Someone in an NFL coach's office just said what everyone's been thinking, and they said it loud.
An anonymous current head coach sent a text message to Pro Football Talk that pulls exactly zero punches: "At this very moment, [this is] the worst collective of 32 owners in league history."
Read that again. The worst. In league history.
And you know what? Looking at the carnage of this offseason, it's hard to argue with him.
Ten teams - nearly one-third of the entire NFL - made coaching changes this year. Ten. Eight head coaching positions remained vacant as of Monday after the Buffalo Bills shocked the football world by firing Sean McDermott, a coach who's taken them to the playoffs six times in eight seasons.
Let that sink in for a second. The Bills just canned a coach with a .624 winning percentage. A guy who turned a laughingstock franchise into perennial contenders. And they showed him the door because - what? - they couldn't get over the hump and win a Super Bowl with one of the league's best quarterbacks?
This is the insanity the anonymous coach is talking about. This is the dysfunction eating the league from the inside out.
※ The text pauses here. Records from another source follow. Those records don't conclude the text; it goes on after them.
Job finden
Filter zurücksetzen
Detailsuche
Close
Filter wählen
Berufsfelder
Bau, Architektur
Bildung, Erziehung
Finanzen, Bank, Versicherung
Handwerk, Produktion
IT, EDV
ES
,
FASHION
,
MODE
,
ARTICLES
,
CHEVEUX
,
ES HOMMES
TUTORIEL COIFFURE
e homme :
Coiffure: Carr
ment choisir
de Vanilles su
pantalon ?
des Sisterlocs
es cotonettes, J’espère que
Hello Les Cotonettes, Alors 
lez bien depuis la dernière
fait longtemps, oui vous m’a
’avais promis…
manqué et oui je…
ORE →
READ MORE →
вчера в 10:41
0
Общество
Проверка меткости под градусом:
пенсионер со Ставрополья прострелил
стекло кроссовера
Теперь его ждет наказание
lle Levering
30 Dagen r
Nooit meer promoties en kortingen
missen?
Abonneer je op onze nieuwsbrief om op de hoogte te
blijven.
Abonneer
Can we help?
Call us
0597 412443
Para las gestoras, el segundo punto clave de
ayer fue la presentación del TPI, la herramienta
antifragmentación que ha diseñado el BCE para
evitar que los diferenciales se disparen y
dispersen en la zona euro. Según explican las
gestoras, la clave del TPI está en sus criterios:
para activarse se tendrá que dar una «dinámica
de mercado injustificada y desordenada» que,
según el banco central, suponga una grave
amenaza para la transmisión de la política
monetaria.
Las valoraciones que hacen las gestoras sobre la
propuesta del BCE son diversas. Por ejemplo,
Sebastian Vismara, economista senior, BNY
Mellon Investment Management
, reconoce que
Here's the thing nobody wants to say out loud but everyone knows: there are no competence requirements to own an NFL team. You don't have to know football. You don't have to understand organizational management. You don't have to demonstrate any qualifications whatsoever.
You just need money. Either enough cash to buy your way in, or the good fortune to inherit a team from a family member who had enough cash. That's it. That's the barrier to entry for running a multi-billion dollar sports franchise that employs hundreds of people and shapes the lives and careers of players, coaches, and staff.
And what happens when unqualified owners make football decisions? Chaos. Impatience. Panic firings. The exact kind of dysfunction we're seeing right now.